On Sunday at ALA 2011, I went by the Cinco Puntos booth, hoping Tim Tingle might be there. He was scheduled for a session at 4:00 to talk about the graphic novel, Trickster, edited by Matt Dembecki. He was there and we visited for awhile. It was terrific to hear him extoll American Indians in Children's Literature (AICL) and the work I do. When he works with teachers, he tells them to spend a few days at AICL. I'm glad he recommends it.  Well---glad is not the right word... The right word is thrilled.

I'm working on a post about the session itself. The panel included Matt Dembicki, Tim, and another author with a story in Trickster, Michael Thompson. All three delivered remarks I want to share with readers of AICL.

As I write, I'm in Hattiesburg, Mississippi, watching the sun rise. I'm here for a couple of days to do some research in the de Grummond Collection. I read the galleys for a couple of books by Berta and Elmer Hader. There wasn't any correspondence in the Hader files or any notes at all that might give me insight to their thinking as they prepared these two books:








Prior to this trip, I had not read either book. Published in 1962 and 1943, both are told from the perspective of a boy who lives in a city and imagines the life of an Indian boy is better than his own.  In both, the white boy gets to be Indian for a day...

Tuesday, June 21, 2011

ROBOPOCALYPSE by Daniel H. Wilson

A friend wrote to me yesterday to tell me about Daniel H. Wilson's Robopocalypse.

I looked it up and am blown away by the story and the author, too.

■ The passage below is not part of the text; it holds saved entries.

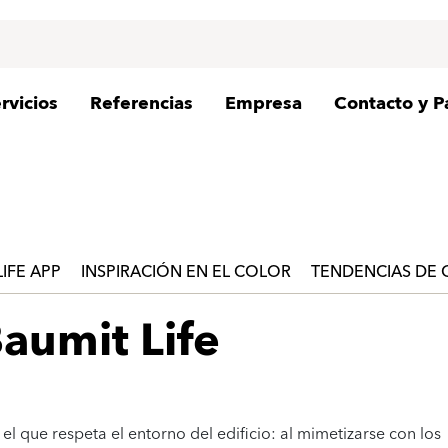
rvicios
Referencias
Empresa
Contacto y P
LIFE APP
INSPIRACIÓN EN EL COLOR
TENDENCIAS DE
aumit Life
el que respeta el entorno del edificio: al mimetizarse con los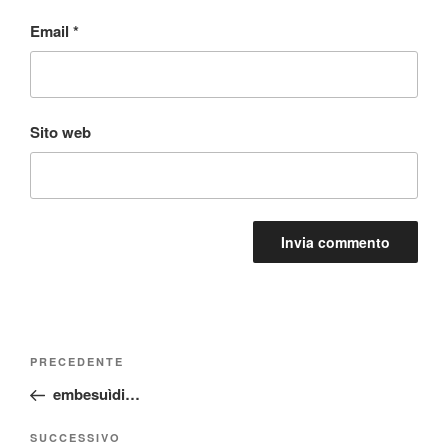
Email
*
Sito web
Navigazione
Articolo
PRECEDENTE
articoli
precedente:
embesuìdi…
Articolo
SUCCESSIVO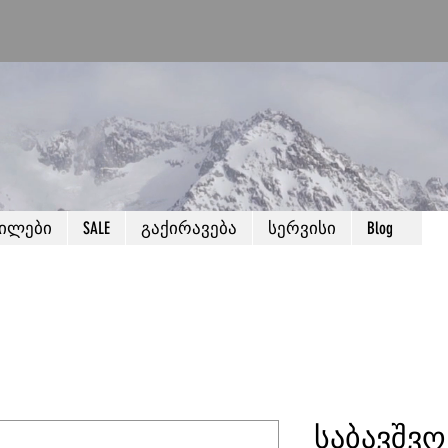
წილები
SALE
გაქირავება
სერვისი
Blog
საბავშვ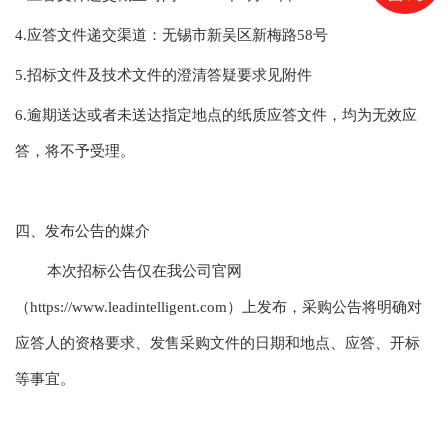
4.应答文件递交渠道：无锡市新吴区新梅路58号
5.招标文件及技术文件的澄清答疑要求见附件
6.逾期送达或者未送达指定地点的纸质应答文件，均为无效应
答，将不予受理。
四、发布公告的媒介
本次招标公告仅在我公司官网
（https://www.leadintelligent.com）上发布，采购公告将明确对
应答人的资格要求、发售采购文件的日期和地点、应答、开标
等事宜。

It is a run-away hit in the adult market and Steven Spielberg has got the rights to turn it into a movie. I'm going to get it as soon as possible. I think it has the potential to cross-over and be a big hit in the young adult market, too.

Here's why I'm so psyched about it:

Wilson is Cherokee. A tribally enrolled Cherokee, that is, who grew up in Tulsa, Oklahoma (regular readers of AICL know that I write a fair bit about claims to Native identity). Here's an excerpt from an interview from the Amazon page:
One of the most interesting robot battling groups in the book is the Osage Nation in Gray Horse, Oklahoma. You are part Cherokee and grew up in Tulsa. How did your upbringing shape the residents and setting of Gray Horse in the book?
In 1889, the United States government took Indian Territory away from Native Americans and gave it to settlers. Nevertheless, there are still dozens of sovereign Native American governments operating in Oklahoma. These mini-nations have their own governments, police forces, hospitals, jails, and laws – all while co-existing with the US government. Growing up as part of the Cherokee Nation, I always felt that even if the wider world were to crumble, the nucleus of these tribal communities would hold firm. That’s why in Robopocalypse the Osage Nation keeps operating as a bastion of humanity in the face of a total government meltdown. 
And here's a video of Wilson talking about the book. About halfway in, he starts talking about sovereign nations.



Regular readers of AICL will get why I'm so excited. I look forward to reading Wilson's book.